This morning some people involved with OpenOffice.org forked the software. is an open source office productivity suite originally controlled by Sun and now Oracle that includes a word processor, spreadsheet, presentation application, and other software. With OpenOffice.org you get two things at once, both a website and the name of the application. That’s right, because of trademark concerns, they needed to stick the “.org” in the application name.
Whatever the exact reason, I have always thought this was silly. Even if the name was abbreviated to OO.o, something just seemed off. I’m sure most people just called it OpenOffice. I did, except when Sun people were in the room.
Sometimes you just need to come up with a completely new name instead of doing something odd to the one you love. I would have recommended that for OO.o, but no one asked me.
The new fork is called LibreOffice. Is this an office suite for astrologers or librarians who can’t spell? What if I write it as LibreOffice? Libre is a word that means “free” as in “with few or no restrictions” vs. “at zero price”. So that’s a very free-and-open-sourcey name for this new fork of the office software. I think it will take a while for people to get used to the new name, much less pronounce it. I myself am very pronunciation-challenged, and I’m waiting for someone else to say it out loud so I can repeat it to myself a few times.

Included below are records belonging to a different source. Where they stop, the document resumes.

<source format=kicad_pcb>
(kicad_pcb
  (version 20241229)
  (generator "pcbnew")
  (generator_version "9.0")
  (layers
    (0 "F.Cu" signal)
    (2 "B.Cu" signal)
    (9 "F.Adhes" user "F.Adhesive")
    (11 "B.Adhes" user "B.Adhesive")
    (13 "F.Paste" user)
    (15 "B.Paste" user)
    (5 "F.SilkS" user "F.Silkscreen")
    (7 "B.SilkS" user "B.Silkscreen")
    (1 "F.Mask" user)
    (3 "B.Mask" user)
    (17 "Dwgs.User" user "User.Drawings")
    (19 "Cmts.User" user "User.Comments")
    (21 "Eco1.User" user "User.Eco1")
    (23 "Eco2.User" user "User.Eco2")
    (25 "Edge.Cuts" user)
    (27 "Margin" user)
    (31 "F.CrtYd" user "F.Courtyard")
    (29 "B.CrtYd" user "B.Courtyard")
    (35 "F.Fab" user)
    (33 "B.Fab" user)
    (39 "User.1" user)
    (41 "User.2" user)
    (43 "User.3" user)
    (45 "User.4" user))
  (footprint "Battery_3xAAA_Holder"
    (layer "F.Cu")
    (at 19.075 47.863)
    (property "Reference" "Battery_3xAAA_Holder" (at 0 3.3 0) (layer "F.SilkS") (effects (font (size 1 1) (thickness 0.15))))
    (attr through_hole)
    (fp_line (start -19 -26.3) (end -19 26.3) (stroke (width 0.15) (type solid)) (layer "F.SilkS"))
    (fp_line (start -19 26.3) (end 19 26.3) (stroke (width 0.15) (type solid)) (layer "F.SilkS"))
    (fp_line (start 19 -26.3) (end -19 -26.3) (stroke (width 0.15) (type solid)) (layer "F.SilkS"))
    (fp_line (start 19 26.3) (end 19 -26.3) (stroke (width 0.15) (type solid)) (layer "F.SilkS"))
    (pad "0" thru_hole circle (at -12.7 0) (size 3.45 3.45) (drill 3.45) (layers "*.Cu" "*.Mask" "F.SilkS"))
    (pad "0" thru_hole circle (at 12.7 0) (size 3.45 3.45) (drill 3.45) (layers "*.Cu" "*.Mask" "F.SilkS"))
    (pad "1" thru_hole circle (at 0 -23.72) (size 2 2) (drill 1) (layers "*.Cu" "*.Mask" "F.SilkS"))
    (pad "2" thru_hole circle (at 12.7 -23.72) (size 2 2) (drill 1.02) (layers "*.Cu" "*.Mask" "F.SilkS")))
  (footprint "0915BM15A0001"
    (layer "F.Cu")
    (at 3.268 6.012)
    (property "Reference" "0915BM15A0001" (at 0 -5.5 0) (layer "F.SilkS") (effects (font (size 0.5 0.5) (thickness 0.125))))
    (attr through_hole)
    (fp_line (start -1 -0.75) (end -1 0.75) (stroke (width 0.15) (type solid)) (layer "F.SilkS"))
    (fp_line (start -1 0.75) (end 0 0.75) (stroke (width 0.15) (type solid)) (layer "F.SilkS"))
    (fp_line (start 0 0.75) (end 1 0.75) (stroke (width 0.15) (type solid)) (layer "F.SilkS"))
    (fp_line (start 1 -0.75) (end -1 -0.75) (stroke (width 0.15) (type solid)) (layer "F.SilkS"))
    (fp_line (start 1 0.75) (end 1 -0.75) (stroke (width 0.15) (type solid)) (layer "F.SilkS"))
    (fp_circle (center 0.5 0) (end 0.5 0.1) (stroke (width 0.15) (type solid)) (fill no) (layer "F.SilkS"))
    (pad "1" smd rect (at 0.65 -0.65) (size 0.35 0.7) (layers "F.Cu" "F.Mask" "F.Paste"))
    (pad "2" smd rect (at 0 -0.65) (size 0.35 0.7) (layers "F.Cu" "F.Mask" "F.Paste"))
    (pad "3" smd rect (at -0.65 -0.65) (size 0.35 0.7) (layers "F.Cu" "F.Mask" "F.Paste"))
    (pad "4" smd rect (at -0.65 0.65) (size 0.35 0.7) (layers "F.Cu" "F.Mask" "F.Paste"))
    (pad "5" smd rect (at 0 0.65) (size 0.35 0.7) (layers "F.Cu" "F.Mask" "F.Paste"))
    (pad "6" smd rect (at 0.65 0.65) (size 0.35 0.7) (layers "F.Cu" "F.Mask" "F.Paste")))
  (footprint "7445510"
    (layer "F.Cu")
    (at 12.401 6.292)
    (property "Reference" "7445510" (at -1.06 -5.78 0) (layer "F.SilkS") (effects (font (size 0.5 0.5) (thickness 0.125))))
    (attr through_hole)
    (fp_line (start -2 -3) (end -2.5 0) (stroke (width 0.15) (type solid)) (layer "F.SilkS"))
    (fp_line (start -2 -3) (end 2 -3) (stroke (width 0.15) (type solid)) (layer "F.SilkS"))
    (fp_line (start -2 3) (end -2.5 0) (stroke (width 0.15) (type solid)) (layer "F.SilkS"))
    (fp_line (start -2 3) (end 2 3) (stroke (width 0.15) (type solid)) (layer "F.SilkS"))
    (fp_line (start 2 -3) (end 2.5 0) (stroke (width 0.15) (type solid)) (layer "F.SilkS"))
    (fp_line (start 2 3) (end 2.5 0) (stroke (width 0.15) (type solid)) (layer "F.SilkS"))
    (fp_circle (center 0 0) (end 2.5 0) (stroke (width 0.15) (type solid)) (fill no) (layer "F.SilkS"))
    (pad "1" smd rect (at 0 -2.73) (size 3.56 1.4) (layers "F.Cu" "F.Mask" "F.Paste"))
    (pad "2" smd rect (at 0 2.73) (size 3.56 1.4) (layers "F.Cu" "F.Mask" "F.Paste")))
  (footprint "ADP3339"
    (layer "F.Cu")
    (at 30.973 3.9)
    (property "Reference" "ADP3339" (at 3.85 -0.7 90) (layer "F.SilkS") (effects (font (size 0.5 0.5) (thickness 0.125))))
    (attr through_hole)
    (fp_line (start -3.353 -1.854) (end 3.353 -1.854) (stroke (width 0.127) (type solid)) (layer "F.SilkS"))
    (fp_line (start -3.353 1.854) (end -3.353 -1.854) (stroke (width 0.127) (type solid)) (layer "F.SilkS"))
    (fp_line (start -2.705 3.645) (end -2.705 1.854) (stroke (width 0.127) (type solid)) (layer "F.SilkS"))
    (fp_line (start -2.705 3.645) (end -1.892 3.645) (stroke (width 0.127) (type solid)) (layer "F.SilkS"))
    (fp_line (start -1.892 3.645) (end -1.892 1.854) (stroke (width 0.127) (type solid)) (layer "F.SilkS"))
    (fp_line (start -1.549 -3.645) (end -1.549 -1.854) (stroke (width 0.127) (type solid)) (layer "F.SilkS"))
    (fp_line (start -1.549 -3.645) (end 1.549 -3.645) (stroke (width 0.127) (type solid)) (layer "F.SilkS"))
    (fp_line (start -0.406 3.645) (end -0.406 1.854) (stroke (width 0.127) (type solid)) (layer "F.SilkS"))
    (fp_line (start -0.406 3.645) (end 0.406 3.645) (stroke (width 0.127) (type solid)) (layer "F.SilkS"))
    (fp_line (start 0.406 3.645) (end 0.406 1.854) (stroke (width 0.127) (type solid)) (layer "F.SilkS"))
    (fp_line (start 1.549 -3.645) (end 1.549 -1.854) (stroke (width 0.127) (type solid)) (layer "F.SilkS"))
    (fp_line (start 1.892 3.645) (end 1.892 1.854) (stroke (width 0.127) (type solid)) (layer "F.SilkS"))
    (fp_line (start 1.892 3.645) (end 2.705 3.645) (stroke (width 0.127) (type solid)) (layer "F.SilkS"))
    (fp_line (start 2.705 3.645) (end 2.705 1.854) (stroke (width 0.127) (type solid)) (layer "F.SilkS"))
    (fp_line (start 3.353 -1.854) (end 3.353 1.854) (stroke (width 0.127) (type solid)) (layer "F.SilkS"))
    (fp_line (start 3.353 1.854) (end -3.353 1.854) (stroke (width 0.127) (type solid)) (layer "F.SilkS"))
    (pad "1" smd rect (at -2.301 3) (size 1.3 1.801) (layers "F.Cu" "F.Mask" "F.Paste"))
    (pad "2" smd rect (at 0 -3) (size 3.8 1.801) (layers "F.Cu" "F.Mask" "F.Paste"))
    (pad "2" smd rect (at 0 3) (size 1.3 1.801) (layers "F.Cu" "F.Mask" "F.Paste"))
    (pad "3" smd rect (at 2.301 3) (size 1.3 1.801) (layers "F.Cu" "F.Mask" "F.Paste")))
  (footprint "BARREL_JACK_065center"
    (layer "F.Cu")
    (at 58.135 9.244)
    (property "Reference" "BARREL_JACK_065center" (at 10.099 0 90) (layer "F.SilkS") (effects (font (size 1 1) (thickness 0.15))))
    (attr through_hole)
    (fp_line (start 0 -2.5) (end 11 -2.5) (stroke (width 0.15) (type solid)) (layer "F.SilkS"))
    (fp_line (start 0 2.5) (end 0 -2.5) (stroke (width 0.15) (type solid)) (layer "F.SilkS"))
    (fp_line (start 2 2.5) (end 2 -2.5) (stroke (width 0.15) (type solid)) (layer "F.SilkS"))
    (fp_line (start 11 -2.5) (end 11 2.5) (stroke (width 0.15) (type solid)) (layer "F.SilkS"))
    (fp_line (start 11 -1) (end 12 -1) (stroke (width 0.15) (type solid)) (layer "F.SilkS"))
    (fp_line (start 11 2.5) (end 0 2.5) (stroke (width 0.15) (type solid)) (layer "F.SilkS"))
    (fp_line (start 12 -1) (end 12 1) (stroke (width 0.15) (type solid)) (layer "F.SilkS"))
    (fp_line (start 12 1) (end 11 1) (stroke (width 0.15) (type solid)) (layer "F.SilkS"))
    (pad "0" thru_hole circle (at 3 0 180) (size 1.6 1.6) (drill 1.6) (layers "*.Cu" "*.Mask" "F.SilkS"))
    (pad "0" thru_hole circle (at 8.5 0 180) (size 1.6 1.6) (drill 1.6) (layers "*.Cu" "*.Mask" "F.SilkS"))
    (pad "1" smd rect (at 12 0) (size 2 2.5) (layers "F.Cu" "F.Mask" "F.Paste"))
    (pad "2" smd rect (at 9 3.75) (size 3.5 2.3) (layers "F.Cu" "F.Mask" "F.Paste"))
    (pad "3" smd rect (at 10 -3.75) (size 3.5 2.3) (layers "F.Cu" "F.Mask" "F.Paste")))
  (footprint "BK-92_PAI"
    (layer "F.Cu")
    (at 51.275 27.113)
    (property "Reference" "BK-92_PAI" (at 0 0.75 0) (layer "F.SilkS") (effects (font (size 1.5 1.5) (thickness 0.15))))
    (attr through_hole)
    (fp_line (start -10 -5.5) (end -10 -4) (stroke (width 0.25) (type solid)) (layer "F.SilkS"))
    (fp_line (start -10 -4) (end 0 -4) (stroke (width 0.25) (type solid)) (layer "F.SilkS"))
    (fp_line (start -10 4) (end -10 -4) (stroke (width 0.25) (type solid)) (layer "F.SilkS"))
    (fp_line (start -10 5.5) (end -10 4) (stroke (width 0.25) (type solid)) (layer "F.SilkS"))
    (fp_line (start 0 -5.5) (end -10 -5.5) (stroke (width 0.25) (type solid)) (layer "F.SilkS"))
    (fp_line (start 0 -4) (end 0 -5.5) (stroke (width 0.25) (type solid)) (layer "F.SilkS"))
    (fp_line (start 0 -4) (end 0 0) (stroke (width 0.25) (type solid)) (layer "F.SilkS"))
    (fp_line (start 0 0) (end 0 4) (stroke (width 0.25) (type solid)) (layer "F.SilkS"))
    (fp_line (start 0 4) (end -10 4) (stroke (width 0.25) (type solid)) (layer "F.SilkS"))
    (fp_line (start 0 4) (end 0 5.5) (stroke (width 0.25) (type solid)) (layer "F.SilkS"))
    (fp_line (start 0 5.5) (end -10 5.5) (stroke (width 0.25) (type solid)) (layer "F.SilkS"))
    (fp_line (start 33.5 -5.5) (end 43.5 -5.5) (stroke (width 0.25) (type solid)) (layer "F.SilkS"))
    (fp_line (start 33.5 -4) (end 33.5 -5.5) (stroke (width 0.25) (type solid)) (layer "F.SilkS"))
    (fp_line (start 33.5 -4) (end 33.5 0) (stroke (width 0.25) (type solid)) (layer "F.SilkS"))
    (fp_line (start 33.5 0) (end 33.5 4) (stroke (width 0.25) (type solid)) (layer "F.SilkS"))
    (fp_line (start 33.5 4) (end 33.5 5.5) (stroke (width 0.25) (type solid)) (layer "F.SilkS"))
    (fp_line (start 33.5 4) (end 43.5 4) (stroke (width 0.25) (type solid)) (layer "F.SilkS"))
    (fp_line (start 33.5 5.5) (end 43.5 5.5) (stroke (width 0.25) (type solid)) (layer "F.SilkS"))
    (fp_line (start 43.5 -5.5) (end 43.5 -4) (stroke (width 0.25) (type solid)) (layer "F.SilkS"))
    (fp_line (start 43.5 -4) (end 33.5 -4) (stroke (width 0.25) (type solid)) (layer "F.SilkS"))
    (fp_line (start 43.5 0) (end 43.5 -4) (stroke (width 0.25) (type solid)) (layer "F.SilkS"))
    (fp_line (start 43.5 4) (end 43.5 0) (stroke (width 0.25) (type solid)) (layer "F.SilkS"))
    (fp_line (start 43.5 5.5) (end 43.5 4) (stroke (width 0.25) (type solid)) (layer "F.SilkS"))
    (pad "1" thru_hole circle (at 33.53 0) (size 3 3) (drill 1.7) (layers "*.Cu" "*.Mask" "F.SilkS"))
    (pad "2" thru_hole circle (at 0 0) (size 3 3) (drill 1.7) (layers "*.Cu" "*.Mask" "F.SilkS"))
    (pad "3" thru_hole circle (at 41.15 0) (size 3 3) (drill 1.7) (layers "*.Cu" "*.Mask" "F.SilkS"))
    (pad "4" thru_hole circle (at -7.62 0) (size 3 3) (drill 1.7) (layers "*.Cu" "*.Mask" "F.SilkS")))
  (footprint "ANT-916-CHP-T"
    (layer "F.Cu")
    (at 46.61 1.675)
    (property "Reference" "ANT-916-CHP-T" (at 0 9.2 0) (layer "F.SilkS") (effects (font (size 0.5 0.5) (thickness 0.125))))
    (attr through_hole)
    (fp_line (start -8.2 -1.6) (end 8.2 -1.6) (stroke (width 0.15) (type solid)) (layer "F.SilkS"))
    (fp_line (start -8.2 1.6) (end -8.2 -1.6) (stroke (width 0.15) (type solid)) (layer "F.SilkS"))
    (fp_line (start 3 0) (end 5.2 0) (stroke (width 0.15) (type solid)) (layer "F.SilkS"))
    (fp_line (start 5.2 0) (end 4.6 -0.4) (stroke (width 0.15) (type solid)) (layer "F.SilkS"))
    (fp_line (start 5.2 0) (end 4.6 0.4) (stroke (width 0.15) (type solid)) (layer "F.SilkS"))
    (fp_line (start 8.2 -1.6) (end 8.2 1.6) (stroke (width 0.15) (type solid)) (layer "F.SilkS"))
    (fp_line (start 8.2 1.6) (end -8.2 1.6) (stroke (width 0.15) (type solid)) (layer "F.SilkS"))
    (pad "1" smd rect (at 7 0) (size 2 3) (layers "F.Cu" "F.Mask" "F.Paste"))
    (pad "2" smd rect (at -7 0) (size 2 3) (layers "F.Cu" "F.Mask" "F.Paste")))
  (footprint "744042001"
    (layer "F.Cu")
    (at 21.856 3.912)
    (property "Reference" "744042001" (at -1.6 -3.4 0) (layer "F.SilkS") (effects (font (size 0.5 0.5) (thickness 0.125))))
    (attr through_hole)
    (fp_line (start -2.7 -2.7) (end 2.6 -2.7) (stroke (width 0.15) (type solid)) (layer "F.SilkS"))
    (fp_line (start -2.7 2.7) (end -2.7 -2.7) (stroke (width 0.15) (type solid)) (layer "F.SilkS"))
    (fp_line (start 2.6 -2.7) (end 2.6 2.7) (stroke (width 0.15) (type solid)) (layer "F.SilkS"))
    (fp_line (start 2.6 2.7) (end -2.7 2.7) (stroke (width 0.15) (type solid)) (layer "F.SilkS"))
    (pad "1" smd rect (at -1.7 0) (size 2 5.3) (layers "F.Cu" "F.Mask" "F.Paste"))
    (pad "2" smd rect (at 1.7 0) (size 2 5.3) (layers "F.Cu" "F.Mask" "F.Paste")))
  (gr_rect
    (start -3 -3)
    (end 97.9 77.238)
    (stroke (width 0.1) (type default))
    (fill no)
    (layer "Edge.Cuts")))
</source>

In other renaming news, the open source effort formerly called the CodePlex Foundation is now the OuterCurve Foundation. I’ll admit to not knowing what a CodePlex is (unlike, say, an iDataPlex), but I’m also not sure about OuterCurve. Does it refer to racing? Baseball?
Basic naming is hard, but even harder is coming up with a name that has a website available. You also have to avoid trademarks that are for products close to what you are providing. Here “close” is relative and your sense of it probably differs from the attorney of the company that is suing you for infringement. It’s cheaper, though not always cheap, to do the early research to come up with an available name.
I have some experience with this. In the middle 1990s I came up with some software that would display text and mathematical expressions on web pages and in a standalone browser. I cleverly came up with the name “techexplorer,” thinking that the software would be used for exploring technical documents. Thenaming police did not like this at all. It wasn’t descriptive enough to differentiate it from other possible uses of the word “techexplorer,” none of which I could find. Therefore the official name became the “techexplorer Hypermedia Browser.”
Ouch. I still cringe at that. I should have found a completely new name as I suggested above.
Good luck to all parties with their new names.